Photos of cone cells (shown here) have become standard in high-resolution retinal imaging research.
Adaptive optics has now made it possible to view the rods—the many smaller dots in this photo. (The larger dots are cones.)
Using a noninvasive, adaptive optics imaging system, the team was able to push the device’s resolution to nearly 2µm—the approximate diameter of a single rod in the human eye.
Earlier systems could achieve effective imaging of cones and have become standard in high-resolution retinal imaging research, but they were unable to clearly capture the smaller rods, which outnumber cones 20 to 1 in the retina.
The team’s next step will be to create a clinical model of the system that could be widely used. Then doctors would need training on how to interpret adaptive optic images to guide their clinical decisions on diagnosis and treatment.

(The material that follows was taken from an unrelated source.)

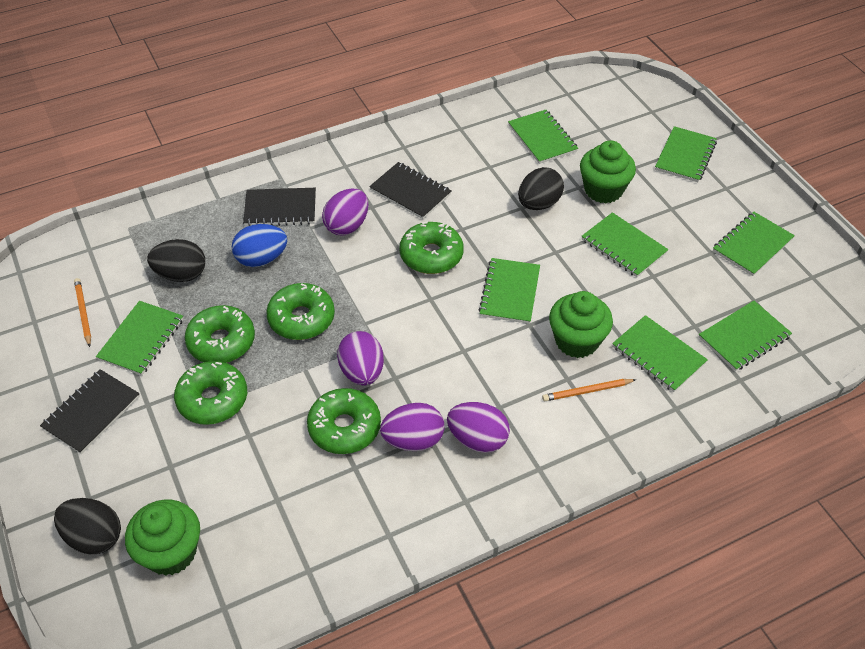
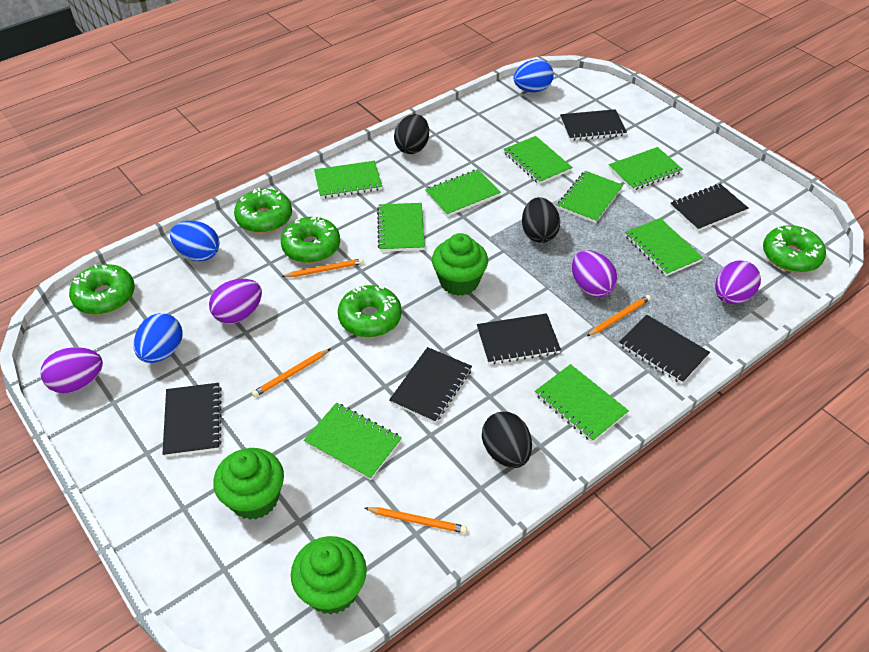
black notebook: [40,369,140,454] [243,188,316,226] [369,162,452,219] = 3 -> [163,383,222,457] [389,347,472,423] [477,313,561,364] [560,109,627,141] [619,315,710,384] [670,184,749,231] = 6
blue egg: [232,224,287,267] = 1 -> [134,313,182,363] [170,221,220,261] [514,59,554,92] = 3
green notebook: [96,301,183,376] [478,258,540,324] [508,110,578,164] [581,212,668,277] [612,315,708,392] [655,126,717,182] [699,301,792,371] [713,212,795,276] = 8 -> [304,403,402,480] [314,161,382,199] [377,203,425,252] [425,169,501,217] [504,136,572,184] [535,364,629,442] [557,171,623,223] [609,147,683,191] [625,218,703,276] = 9
orange pencil: [74,278,91,347] [542,379,636,401] = 2 -> [252,348,331,397] [281,258,364,277] [365,507,467,533] [587,295,651,336] = 4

Visualizing rods in the eye clearly and precisely could allow eye doctors to describe the physical presentation of specific rod disorders, intervene at the first sign of disease, and more accurately measure how individual cells are responding to treatment, the researchers conclude.
1. Dubra A, Sulai Y, Norris JL, et al. Non-invasive imaging of the human rod photoreceptor mosaic using a confocal adaptive optics scanning ophthalmoscope. Biomed Opt Express. 2011 Jul 1;2(7):1864-76.
2. Dubra A, Sulai Y. Reflective afocal broadband adaptive optics scanning ophthalmoscope. Biomed Opt Express. 2011 Jun 1;2(6):1757-68.